Patrick O’Brien miraba con desmayo el mapa que le ofrecía el inventor de historias. De pronto se sentía abrumado por el peso de la inmensa vida que no había llegado a vivir.
—Señor Daff. —Su tono era lastimero—, ¿cree que es necesario todo esto? ¿No sería mejor llegar allí y decirles a todos que soy una persona normal que ha heredado mucho dinero y ha llegado a América con ganas de gastarlo?
Linus Daff miró a su cliente sin asomo de impaciencia.
—Mi querido señor O’Brien… recuerde que es nuestra misión, la suya y la mía, hacer de usted un caballero respetado por la buena sociedad del lugar donde viva. En Inglaterra uno conquista a la gente a fuerza de distinción, de buen gusto, de cultura adquirida después del paso por colegios elitistas y escuelas de arte. En Nueva York no se necesita tanto para ser bien considerado. Basta con tener dinero. Pero si hay algo que vuelva locos a los americanos es la presencia entre ellos de personajes con algo que contar. Pretendo crear para usted veinte años de vida fastuosa, de viajes, de cacerías, de aventuras emocionantes. Todo Nueva York querrá conocerle, tratarle, escuchar el relato de sus andanzas por el mundo… Vamos, confíe en mí. Tenemos mucho tiempo, y ya le dije que le repetiré su historia cuantas veces haga falta. Le aseguro que dentro de una semana usted mismo se habrá creído toda esta colección de embustes. Continuemos. Le decía que su viaje por el continente comenzó en Lisboa. Allí permaneció durante poco tiempo, unos quince días… no le sentaba bien la humedad. De allí se trasladó a Madrid, donde vivió por espacio de cuatro meses en casa de un cónsul húngaro, por desgracia fallecido. Luego visitó Sevilla. Más adelante tomó en Cádiz un barco con destino a África…
Por espacio de tres horas, Linus Daff hizo a Patrick O’Brien un relato pormenorizado de las primeras etapas de un viaje larguísimo que nunca realizara.
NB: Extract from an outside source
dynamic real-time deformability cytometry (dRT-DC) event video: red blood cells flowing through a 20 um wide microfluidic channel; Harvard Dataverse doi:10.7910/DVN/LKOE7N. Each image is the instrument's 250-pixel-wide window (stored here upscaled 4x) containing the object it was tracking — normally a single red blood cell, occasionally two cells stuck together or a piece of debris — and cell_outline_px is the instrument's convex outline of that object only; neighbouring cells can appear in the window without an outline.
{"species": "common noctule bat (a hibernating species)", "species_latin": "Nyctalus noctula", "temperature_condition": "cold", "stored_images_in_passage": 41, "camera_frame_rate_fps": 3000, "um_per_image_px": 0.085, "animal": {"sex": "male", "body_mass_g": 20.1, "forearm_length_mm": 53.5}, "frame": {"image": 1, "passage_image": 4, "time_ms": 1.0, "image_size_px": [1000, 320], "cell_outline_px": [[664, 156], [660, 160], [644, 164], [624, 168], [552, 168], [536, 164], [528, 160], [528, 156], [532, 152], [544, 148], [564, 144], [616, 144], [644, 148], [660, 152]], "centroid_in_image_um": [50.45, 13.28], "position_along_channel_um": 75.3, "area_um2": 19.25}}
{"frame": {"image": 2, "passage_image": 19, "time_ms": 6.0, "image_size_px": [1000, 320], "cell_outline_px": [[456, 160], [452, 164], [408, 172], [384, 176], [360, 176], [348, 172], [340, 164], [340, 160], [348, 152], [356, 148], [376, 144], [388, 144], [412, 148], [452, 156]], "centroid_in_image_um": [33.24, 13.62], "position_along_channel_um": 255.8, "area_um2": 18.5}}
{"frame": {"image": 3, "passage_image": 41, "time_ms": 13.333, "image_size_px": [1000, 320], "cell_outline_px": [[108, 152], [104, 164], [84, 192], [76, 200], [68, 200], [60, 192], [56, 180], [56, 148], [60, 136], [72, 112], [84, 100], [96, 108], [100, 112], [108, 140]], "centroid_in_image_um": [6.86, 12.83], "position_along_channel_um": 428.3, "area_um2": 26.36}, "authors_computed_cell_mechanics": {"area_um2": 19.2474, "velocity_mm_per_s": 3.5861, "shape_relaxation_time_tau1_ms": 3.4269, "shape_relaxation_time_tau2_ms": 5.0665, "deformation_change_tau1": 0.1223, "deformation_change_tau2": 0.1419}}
O’Brien escuchaba sin aliento, tratando de mantener en su memoria los datos ofrecidos por Daff y empezando a disfrutar de algún modo de los recuerdos falsos que debía alojar para siempre en su cerebro. Linus Daff interrumpió su relato para comer. Un restaurante cercano les sirvió el almuerzo en la propia oficina, y Daff aprovechó para dar a su alumno las primeras clases de urbanidad. Al principio se horrorizó al ver que O’Brien empuñaba el tenedor como si fuese un machete y que sorbía horriblemente al tomar la sopa, pero unas cuantas indicaciones oportunas suavizaron notablemente los modales del recién iniciado en las buenas maneras. En menos de quince días, pensó Daff, O’Brien estaría en condiciones de comer sin llamar la atención en el restaurante del Claridge. Se sonrió al imaginar las cenas diarias del cabrero en el Park Lane, pero afortunadamente había tenido el buen sentido de enviar a O’Brien a un hotel a menudo frecuentado por nuevos ricos, donde los camareros hacían la vista gorda cuando un huésped mojaba el pan en la salsa de los platos.
Aquella misma tarde salieron de compras. Linus Daff quiso que O’Brien visitara a su sastre personal, quien tomó las medidas del irlandés para confeccionar a su medida una docena de trajes de diario, un frac, un smoking y un chaqué. Daff encargó además seis pares de guantes, una chistera, dos bombines y varias chaquetas de tweed con pantalones haciendo juego.